*EXERCISE PROMPT*
Nothing but the lines from the first line of the records through the line with "wall art: none [39,95,110,180]" should be output, exactly as written and free of pictures.

*MATERIAL FOR THIS EXERCISE*
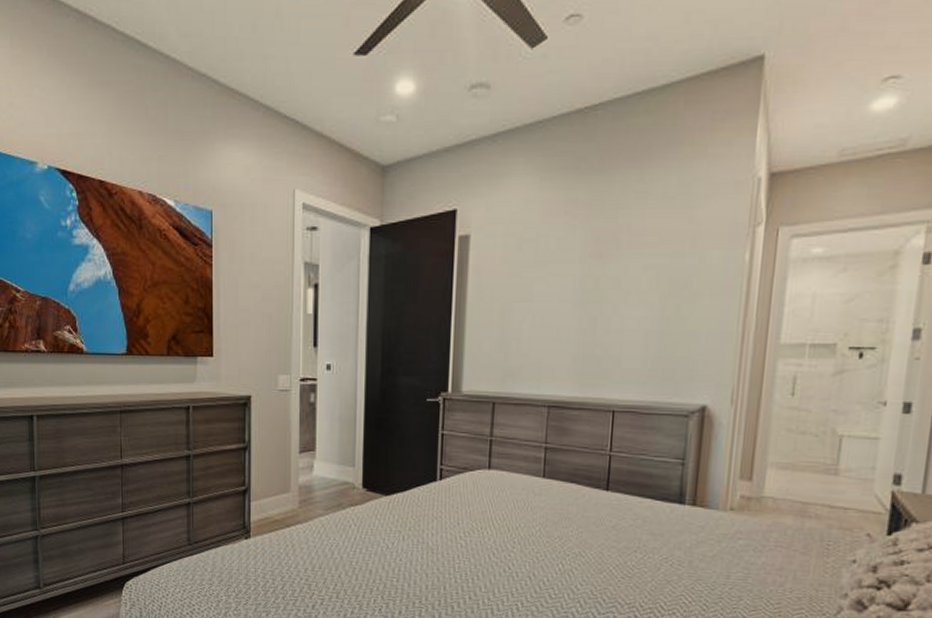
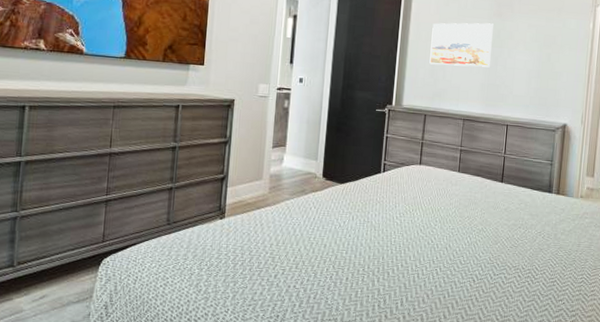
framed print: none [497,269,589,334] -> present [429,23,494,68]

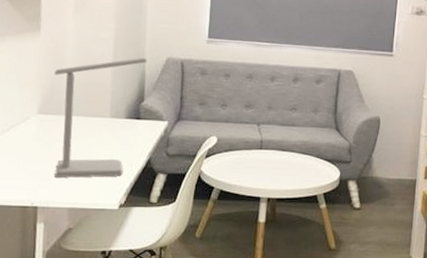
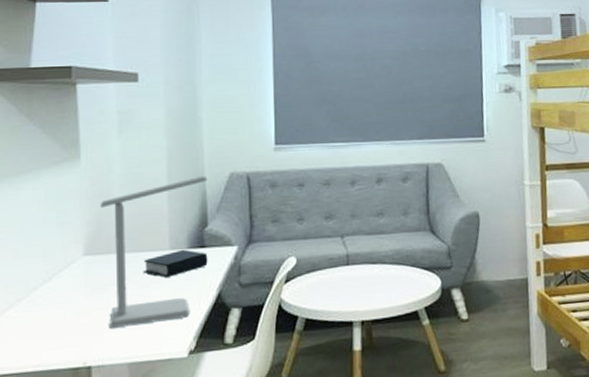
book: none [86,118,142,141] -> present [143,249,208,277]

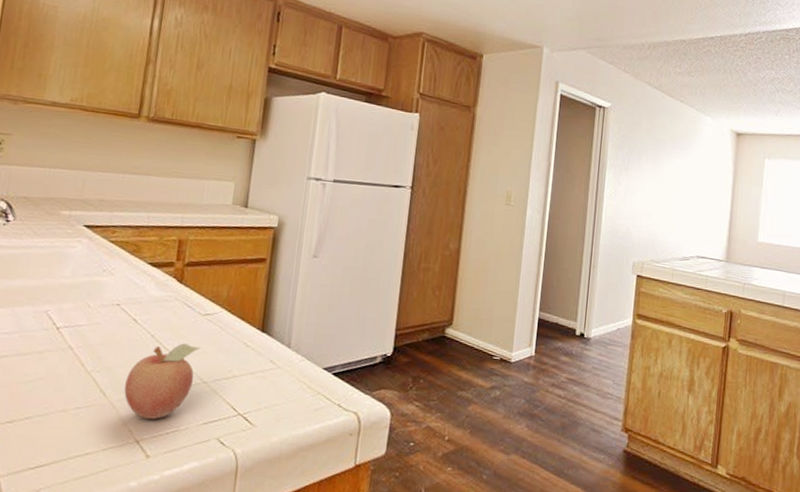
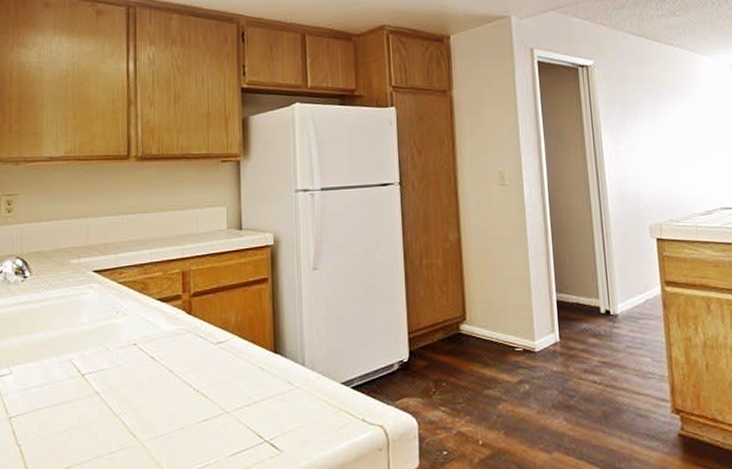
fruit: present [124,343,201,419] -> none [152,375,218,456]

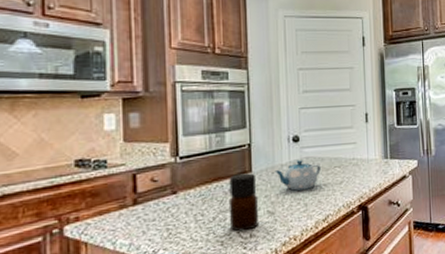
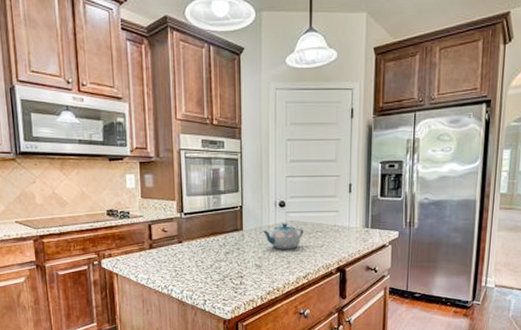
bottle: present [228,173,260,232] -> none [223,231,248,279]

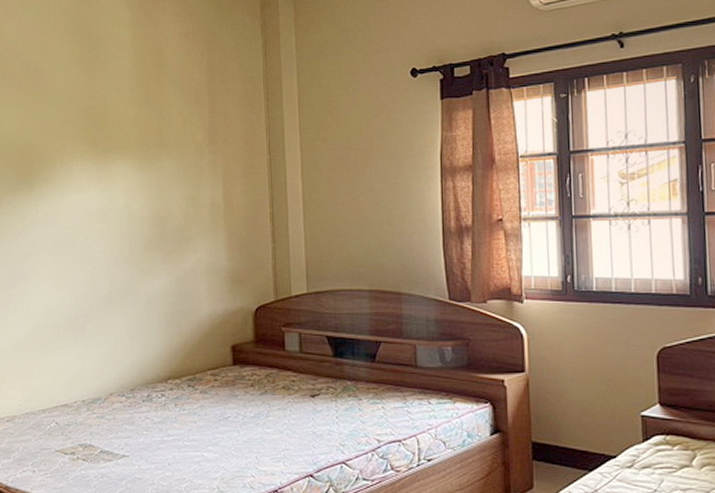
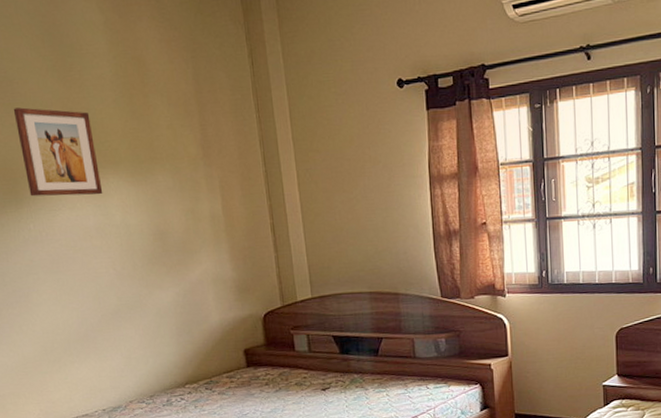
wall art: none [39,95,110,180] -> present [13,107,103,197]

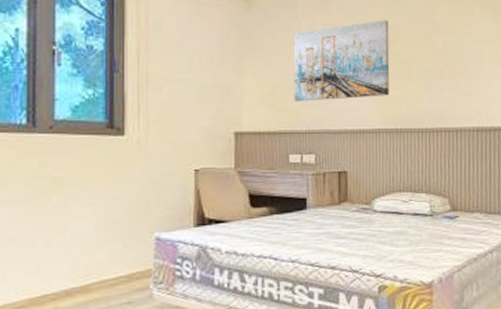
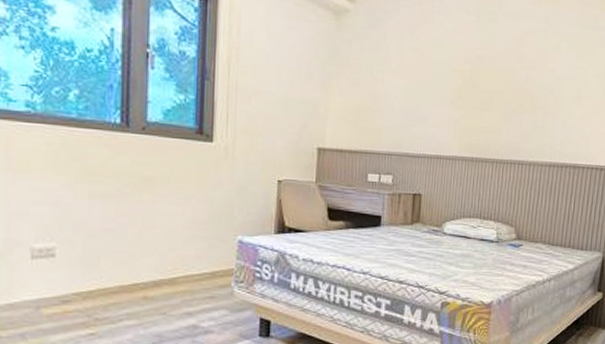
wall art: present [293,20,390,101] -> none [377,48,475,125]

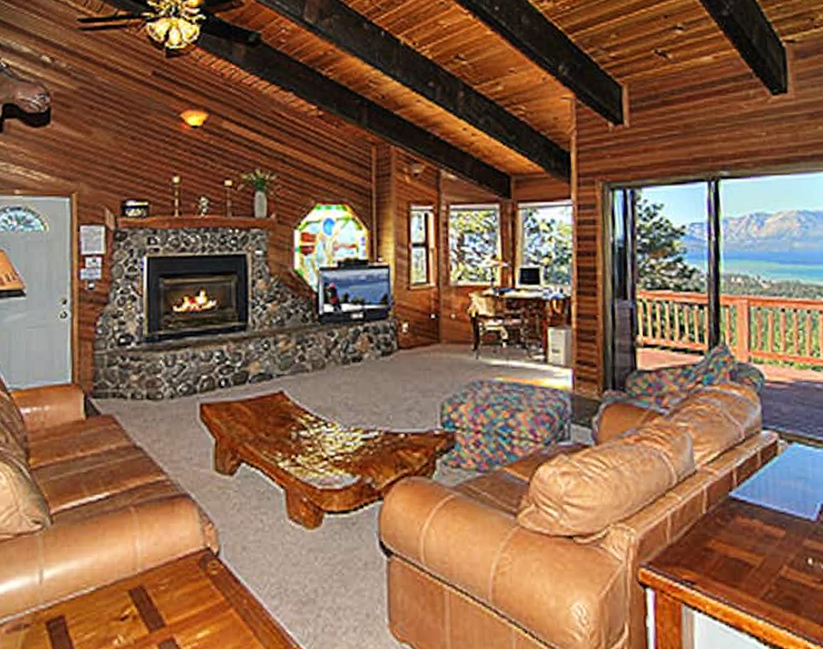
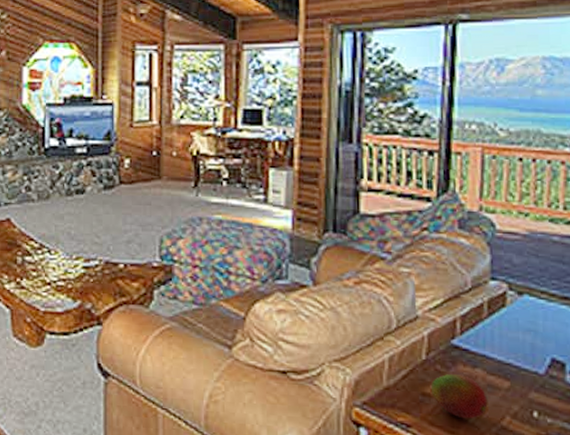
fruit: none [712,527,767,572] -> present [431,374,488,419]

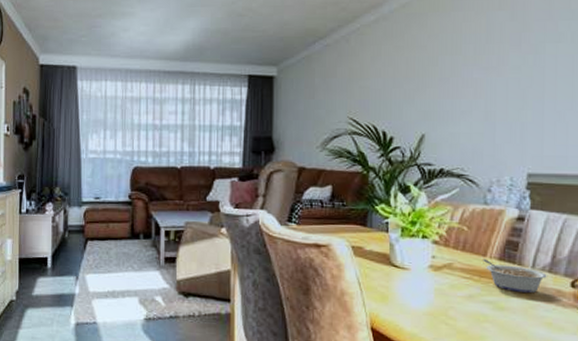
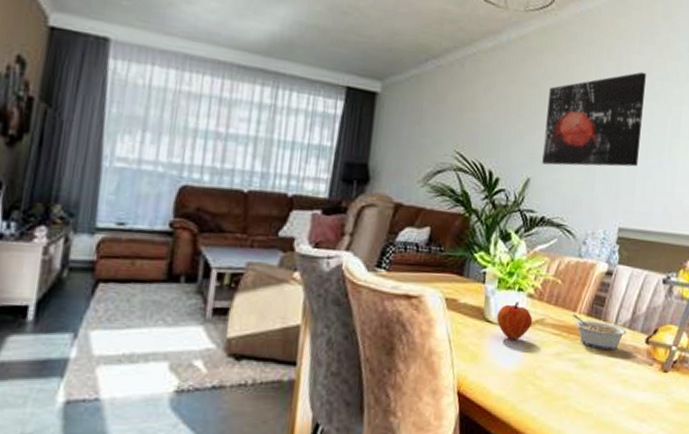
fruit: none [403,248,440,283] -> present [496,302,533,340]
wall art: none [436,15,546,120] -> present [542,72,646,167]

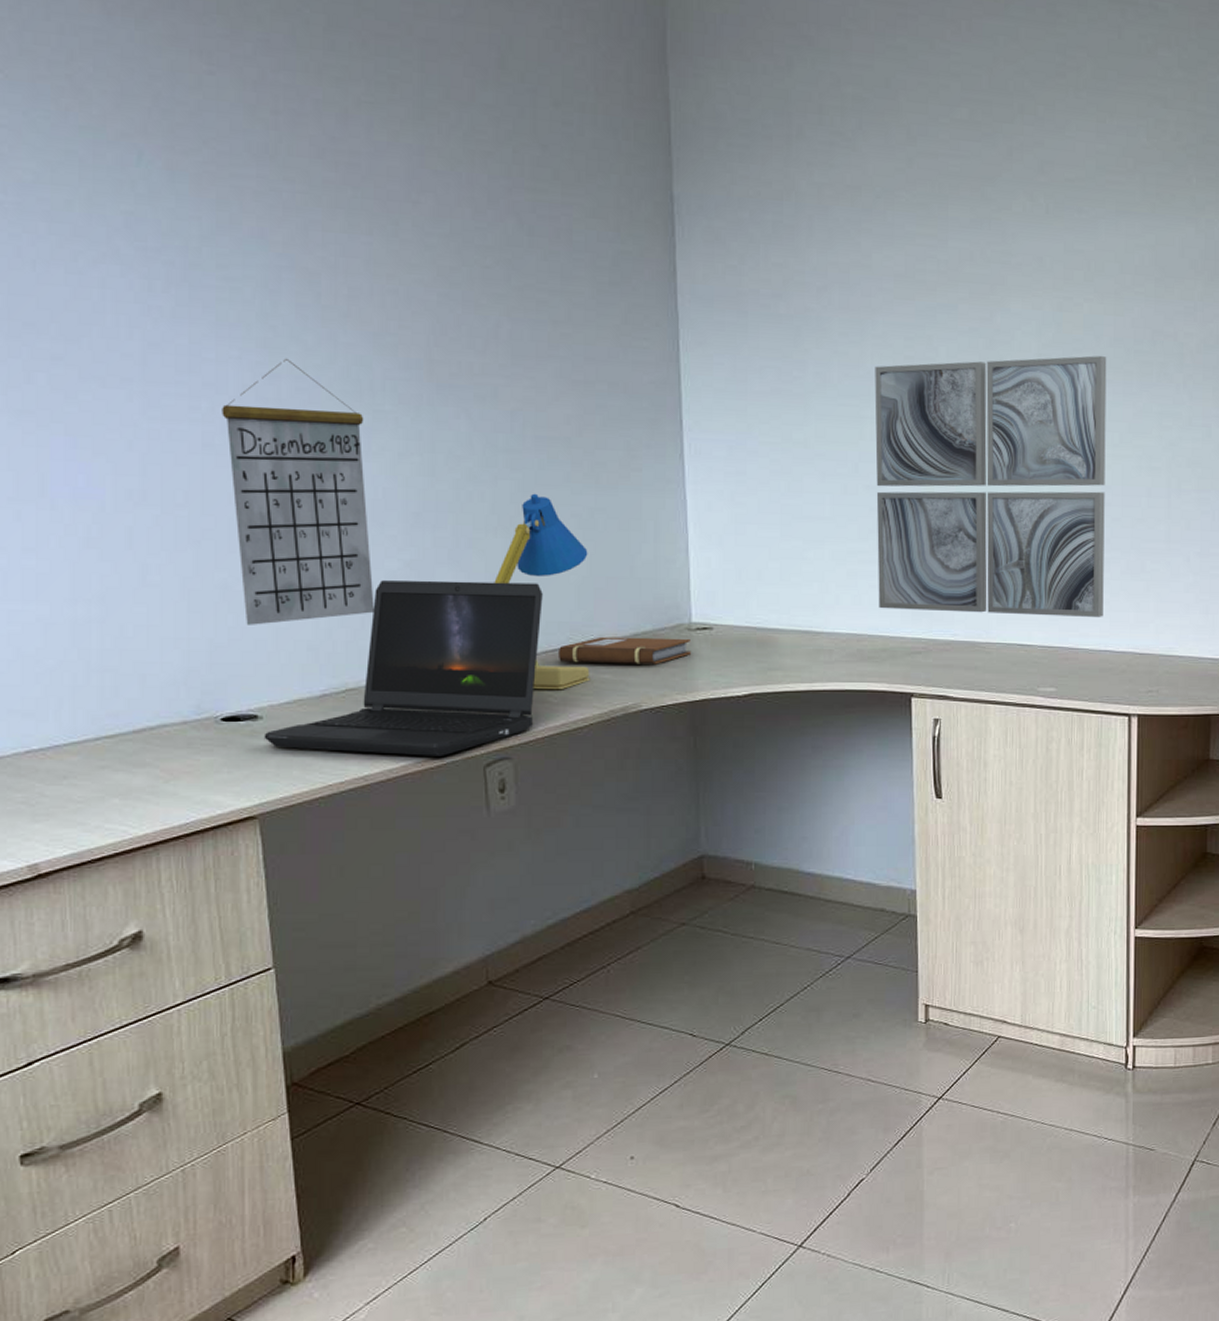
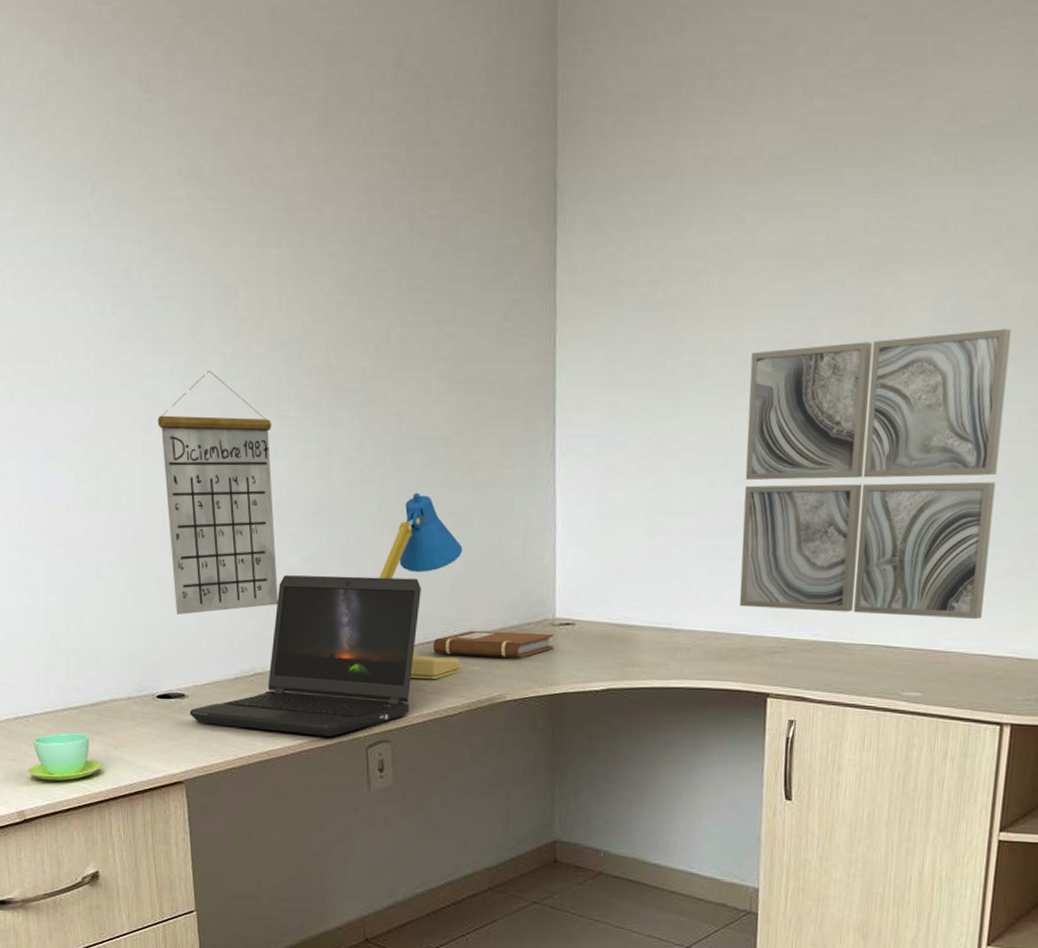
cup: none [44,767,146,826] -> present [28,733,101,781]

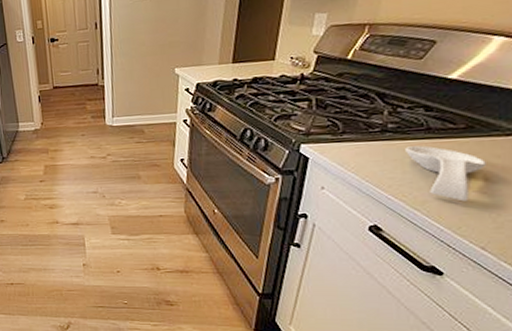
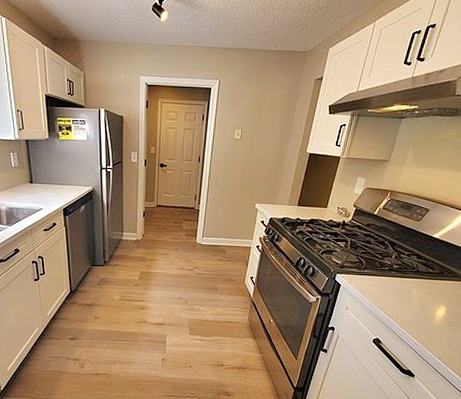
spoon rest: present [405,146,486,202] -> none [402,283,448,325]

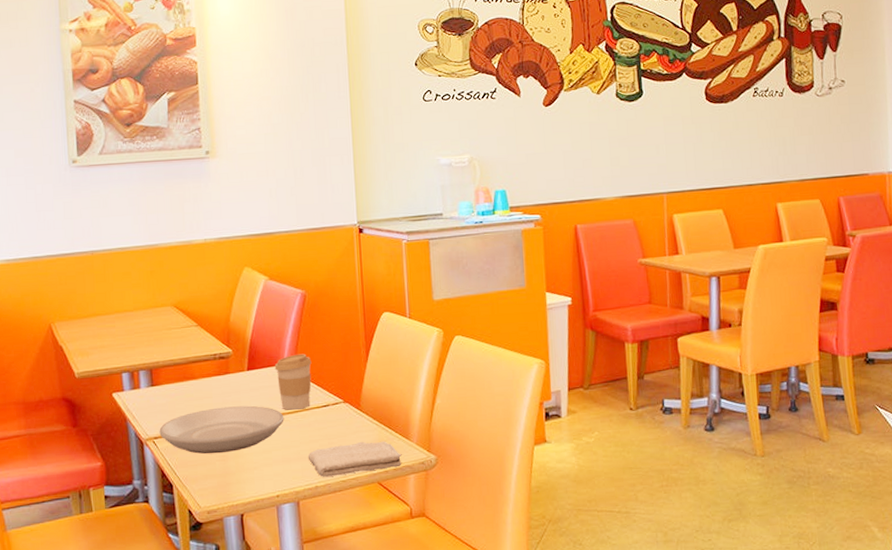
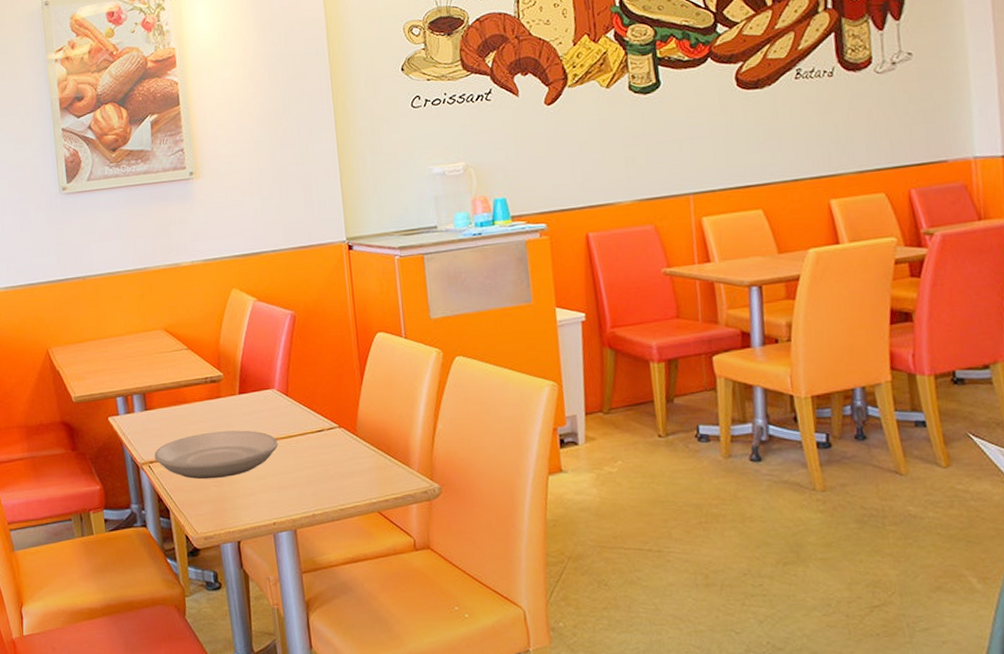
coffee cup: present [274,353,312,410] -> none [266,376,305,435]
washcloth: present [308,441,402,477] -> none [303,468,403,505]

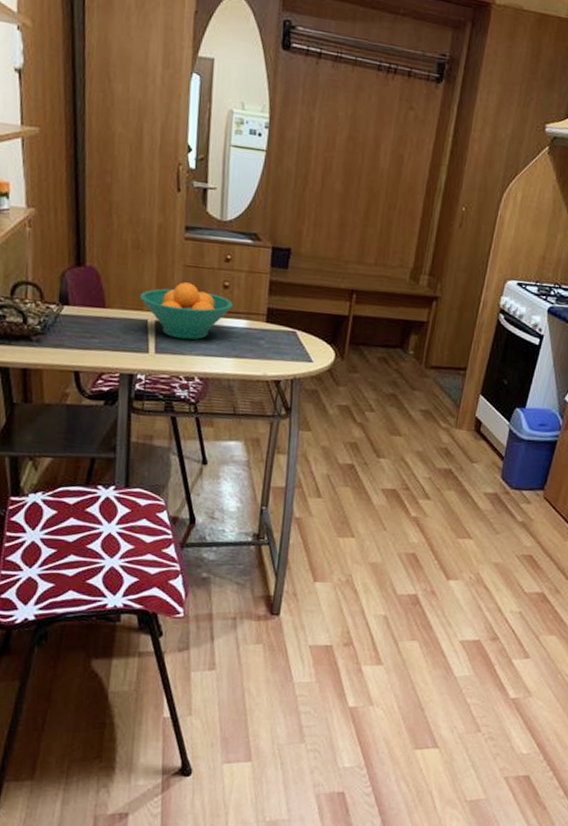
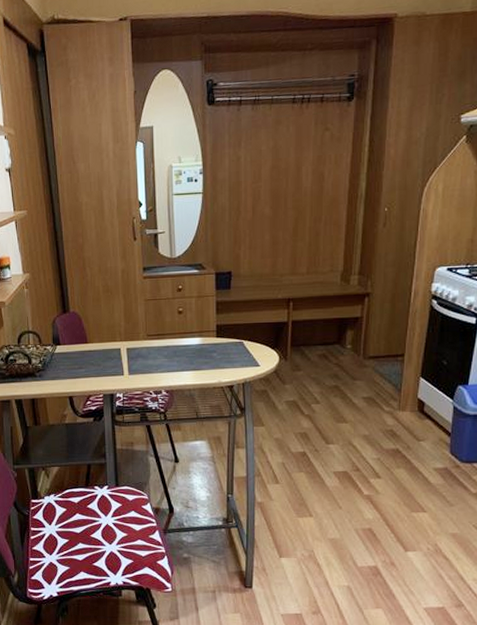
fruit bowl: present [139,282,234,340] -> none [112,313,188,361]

*SOLUTION TO THE EXERCISE*
framed print: none [497,269,589,334] -> present [429,23,494,68]

book: none [86,118,142,141] -> present [143,249,208,277]

fruit: present [124,343,201,419] -> none [152,375,218,456]

bottle: present [228,173,260,232] -> none [223,231,248,279]

wall art: none [39,95,110,180] -> present [13,107,103,197]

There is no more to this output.